==== Materials provided

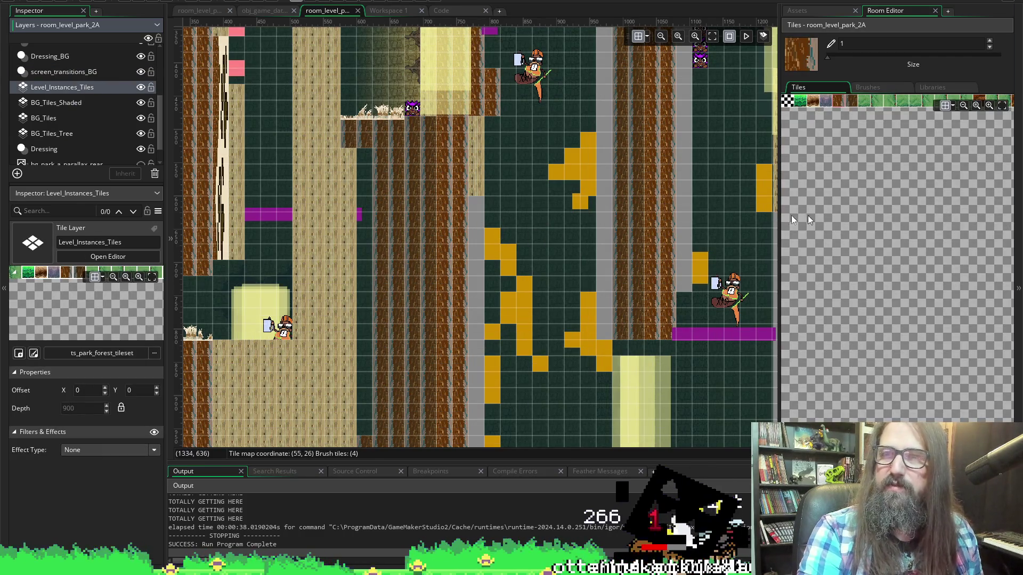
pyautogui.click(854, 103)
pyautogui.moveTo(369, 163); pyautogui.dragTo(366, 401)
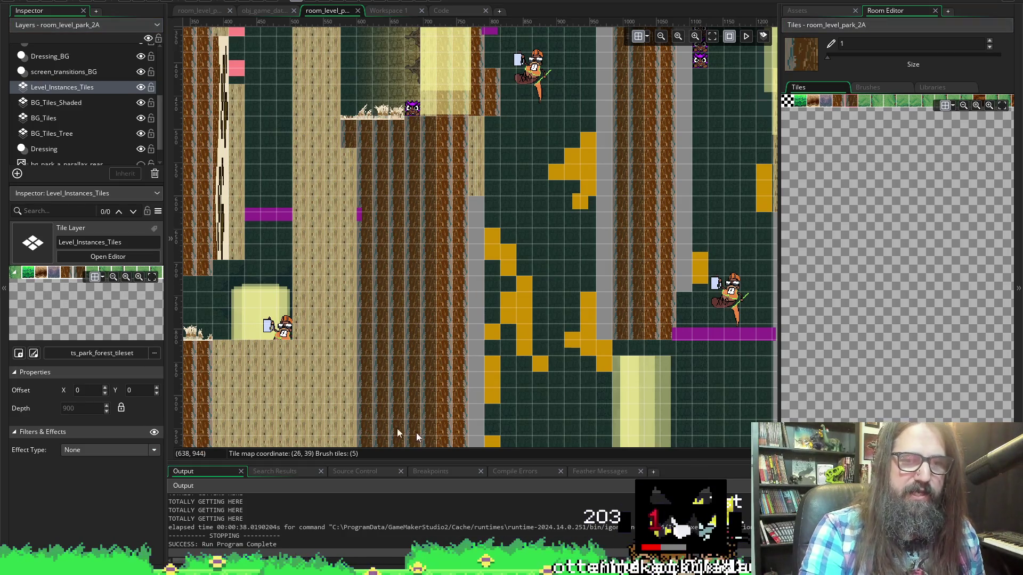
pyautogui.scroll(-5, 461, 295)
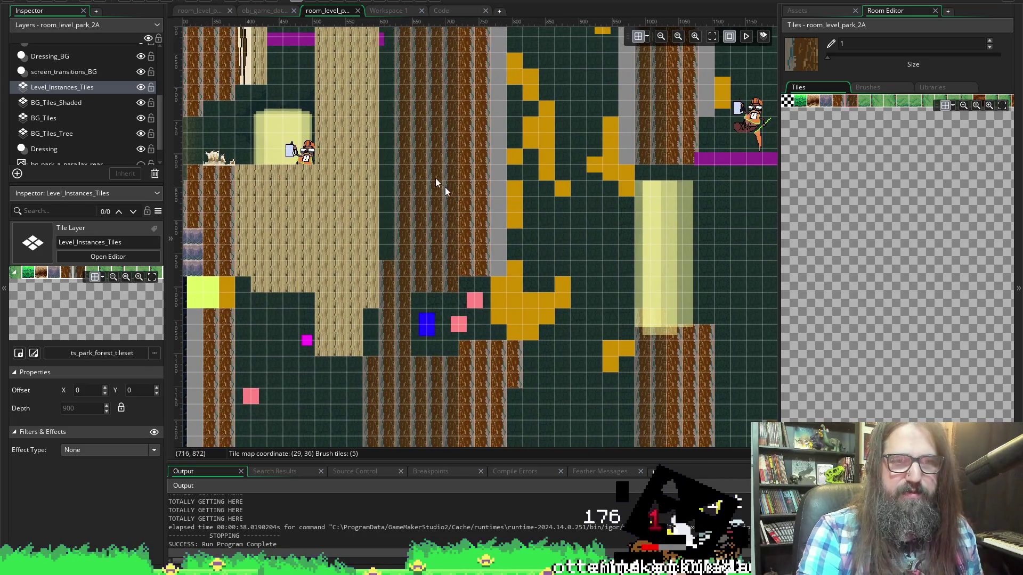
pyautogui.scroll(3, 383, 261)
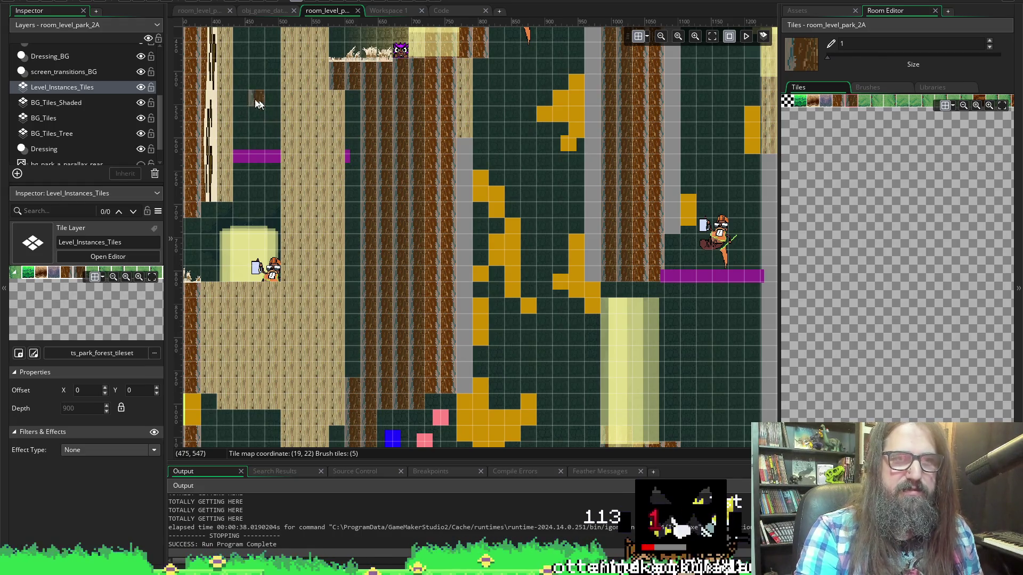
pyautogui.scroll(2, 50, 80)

========

**Problem to solve**
Keep every word of the records and none of the pictures when you print them again.

**Exercise output**
pyautogui.click(854, 103)
pyautogui.moveTo(369, 163); pyautogui.dragTo(366, 401)
pyautogui.scroll(-5, 461, 295)
pyautogui.scroll(3, 383, 261)
pyautogui.scroll(2, 50, 80)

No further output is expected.